If no one has taken the time to explain the vaccine development process, the benefits and limitations, or the technology behind the vaccines to you, then it makes sense you might have reservations about taking a vaccine.
But when people talk about the evils of vaccine mandates, I feel like it comes from a place of viewing public health as an evil entity.
The less generous, more conspiratorial views of vaccine mandates seem to frame them as a way for public health professionals to get rich, and don’t often talk about how mandates were put in place as an economy-stimulating choice as well.
The government and employers wanted employees to be able to return to work without the risk of shutdowns due to widespread illness.
Vaccines have drastically changed the landscape of COVID today.
The population’s mixed immunity (meaning most of us have antibodies from prior infections, vaccines, or both) has significantly reduced COVID deaths.
In 2022, COVID was the fourth leading cause of death in the U.S. In 2023, it was the 10th, dropping more than 70% over the last year.
Vaccination has also been shown to significantly reduce the risk of developing one of the greatest mysteries of the COVID pandemic, long COVID, even in children.

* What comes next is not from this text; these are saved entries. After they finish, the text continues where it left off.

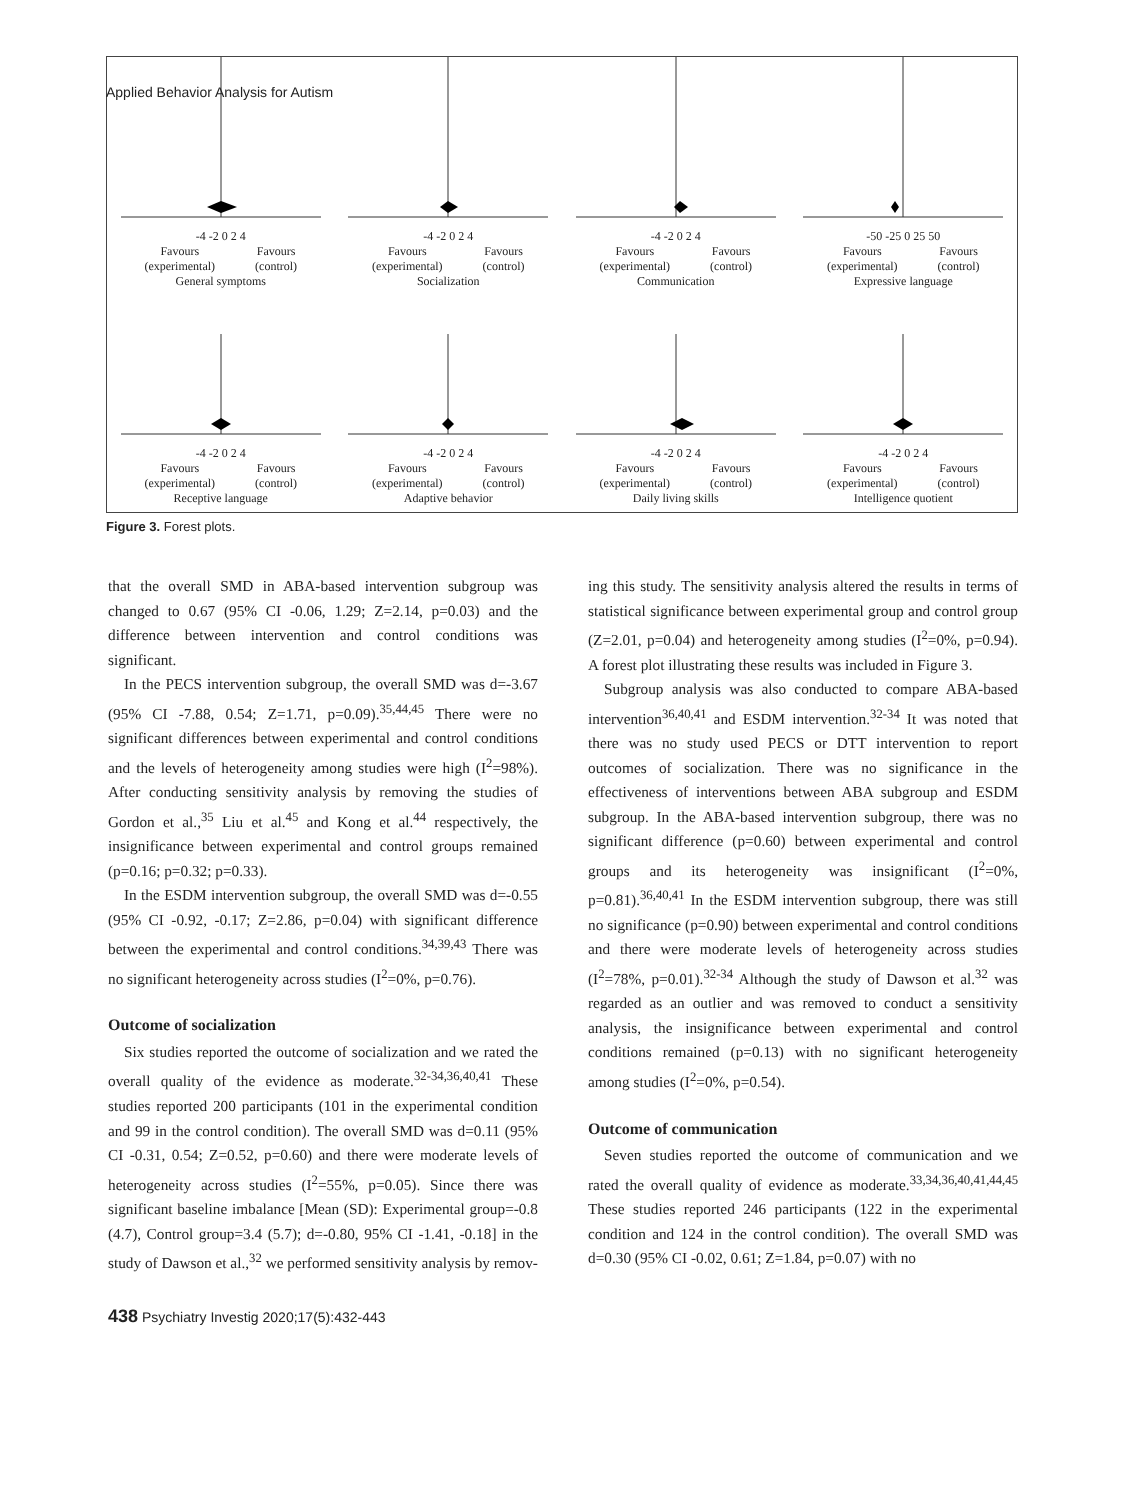Applied Behavior Analysis for Autism
-4 -2 0 2 4
Favours
(experimental) Favours
(control)
General symptoms
-4 -2 0 2 4
Favours
(experimental) Favours
(control)
Socialization
-4 -2 0 2 4
Favours
(experimental) Favours
(control)
Communication
-50 -25 0 25 50
Favours
(experimental) Favours
(control)
Expressive language
-4 -2 0 2 4
Favours
(experimental) Favours
(control)
Receptive language
-4 -2 0 2 4
Favours
(experimental) Favours
(control)
Adaptive behavior
-4 -2 0 2 4
Favours
(experimental) Favours
(control)
Daily living skills
-4 -2 0 2 4
Favours
(experimental) Favours
(control)
Intelligence quotient
Figure 3. Forest plots.
that the overall SMD in ABA-based intervention subgroup was changed to 0.67 (95% CI -0.06, 1.29; Z=2.14, p=0.03) and the difference between intervention and control conditions was significant.
In the PECS intervention subgroup, the overall SMD was d=-3.67 (95% CI -7.88, 0.54; Z=1.71, p=0.09).<sup>35,44,45</sup> There were no significant differences between experimental and control conditions and the levels of heterogeneity among studies were high (I<sup>2</sup>=98%). After conducting sensitivity analysis by removing the studies of Gordon et al.,<sup>35</sup> Liu et al.<sup>45</sup> and Kong et al.<sup>44</sup> respectively, the insignificance between experimental and control groups remained (p=0.16; p=0.32; p=0.33).
In the ESDM intervention subgroup, the overall SMD was d=-0.55 (95% CI -0.92, -0.17; Z=2.86, p=0.04) with significant difference between the experimental and control conditions.<sup>34,39,43</sup> There was no significant heterogeneity across studies (I<sup>2</sup>=0%, p=0.76).
Outcome of socialization
Six studies reported the outcome of socialization and we rated the overall quality of the evidence as moderate.<sup>32-34,36,40,41</sup> These studies reported 200 participants (101 in the experimental condition and 99 in the control condition). The overall SMD was d=0.11 (95% CI -0.31, 0.54; Z=0.52, p=0.60) and there were moderate levels of heterogeneity across studies (I<sup>2</sup>=55%, p=0.05). Since there was significant baseline imbalance [Mean (SD): Experimental group=-0.8 (4.7), Control group=3.4 (5.7); d=-0.80, 95% CI -1.41, -0.18] in the study of Dawson et al.,<sup>32</sup> we performed sensitivity analysis by remov-
ing this study. The sensitivity analysis altered the results in terms of statistical significance between experimental group and control group (Z=2.01, p=0.04) and heterogeneity among studies (I<sup>2</sup>=0%, p=0.94). A forest plot illustrating these results was included in Figure 3.
Subgroup analysis was also conducted to compare ABA-based intervention<sup>36,40,41</sup> and ESDM intervention.<sup>32-34</sup> It was noted that there was no study used PECS or DTT intervention to report outcomes of socialization. There was no significance in the effectiveness of interventions between ABA subgroup and ESDM subgroup. In the ABA-based intervention subgroup, there was no significant difference (p=0.60) between experimental and control groups and its heterogeneity was insignificant (I<sup>2</sup>=0%, p=0.81).<sup>36,40,41</sup> In the ESDM intervention subgroup, there was still no significance (p=0.90) between experimental and control conditions and there were moderate levels of heterogeneity across studies (I<sup>2</sup>=78%, p=0.01).<sup>32-34</sup> Although the study of Dawson et al.<sup>32</sup> was regarded as an outlier and was removed to conduct a sensitivity analysis, the insignificance between experimental and control conditions remained (p=0.13) with no significant heterogeneity among studies (I<sup>2</sup>=0%, p=0.54).
Outcome of communication
Seven studies reported the outcome of communication and we rated the overall quality of evidence as moderate.<sup>33,34,36,40,41,44,45</sup> These studies reported 246 participants (122 in the experimental condition and 124 in the control condition). The overall SMD was d=0.30 (95% CI -0.02, 0.61; Z=1.84, p=0.07) with no
438 Psychiatry Investig 2020;17(5):432-443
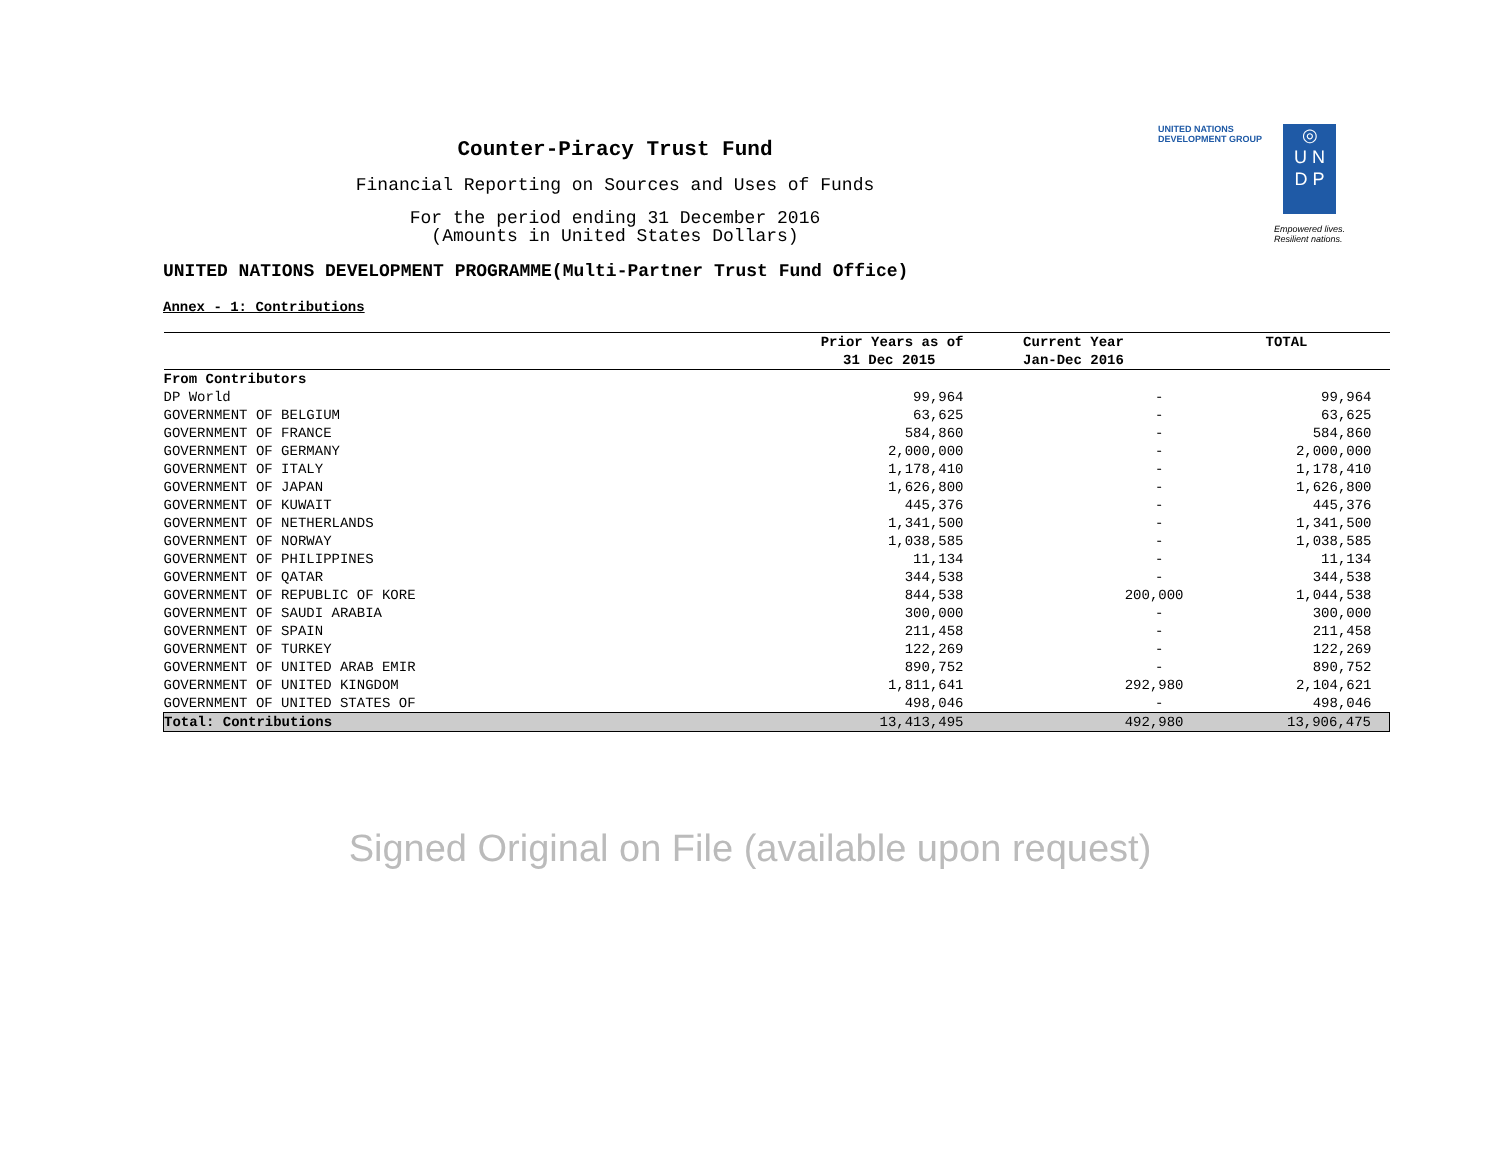Counter-Piracy Trust Fund
Financial Reporting on Sources and Uses of Funds
For the period ending 31 December 2016
(Amounts in United States Dollars)
UNITED NATIONS
DEVELOPMENT GROUP
◎
U N
D P
Empowered lives.
Resilient nations.
UNITED NATIONS DEVELOPMENT PROGRAMME(Multi-Partner Trust Fund Office)
Annex - 1: Contributions
| | Prior Years as of | Current Year | TOTAL |
| --- | --- | --- | --- |
| | 31 Dec 2015 | Jan-Dec 2016 | |
| From Contributors | | | |
| DP World | 99,964 | - | 99,964 |
| GOVERNMENT OF BELGIUM | 63,625 | - | 63,625 |
| GOVERNMENT OF FRANCE | 584,860 | - | 584,860 |
| GOVERNMENT OF GERMANY | 2,000,000 | - | 2,000,000 |
| GOVERNMENT OF ITALY | 1,178,410 | - | 1,178,410 |
| GOVERNMENT OF JAPAN | 1,626,800 | - | 1,626,800 |
| GOVERNMENT OF KUWAIT | 445,376 | - | 445,376 |
| GOVERNMENT OF NETHERLANDS | 1,341,500 | - | 1,341,500 |
| GOVERNMENT OF NORWAY | 1,038,585 | - | 1,038,585 |
| GOVERNMENT OF PHILIPPINES | 11,134 | - | 11,134 |
| GOVERNMENT OF QATAR | 344,538 | - | 344,538 |
| GOVERNMENT OF REPUBLIC OF KORE | 844,538 | 200,000 | 1,044,538 |
| GOVERNMENT OF SAUDI ARABIA | 300,000 | - | 300,000 |
| GOVERNMENT OF SPAIN | 211,458 | - | 211,458 |
| GOVERNMENT OF TURKEY | 122,269 | - | 122,269 |
| GOVERNMENT OF UNITED ARAB EMIR | 890,752 | - | 890,752 |
| GOVERNMENT OF UNITED KINGDOM | 1,811,641 | 292,980 | 2,104,621 |
| GOVERNMENT OF UNITED STATES OF | 498,046 | - | 498,046 |
| Total: Contributions | 13,413,495 | 492,980 | 13,906,475 |
Signed Original on File (available upon request)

We now know that a big contributing factor to severe COVID is the dysregulation of the immune system—when an overactive immune response creates a level of inflammation that does more harm than help, and people can experience respiratory failure.
COVID also appears to increase blood clotting, which puts people at risk for neurological symptoms as the immune cells of the brain are activated and attack their own healthy brain cells.
For a portion of the population, the symptoms of COVID can persist for months after the acute infection ends, resulting in what we now call “long COVID.”
It’s extremely difficult to estimate the prevalence of long COVID, because many surveys conducted for the task rely on things like self-reported COVID infections and symptoms.
If someone doesn’t test for an infection, it’s possible they could develop symptoms and not know that it could be the result of COVID.
Even if the prevalence of long COVID in the U.S. is under 4% (which is where some estimates put it), that’s still a huge number of people.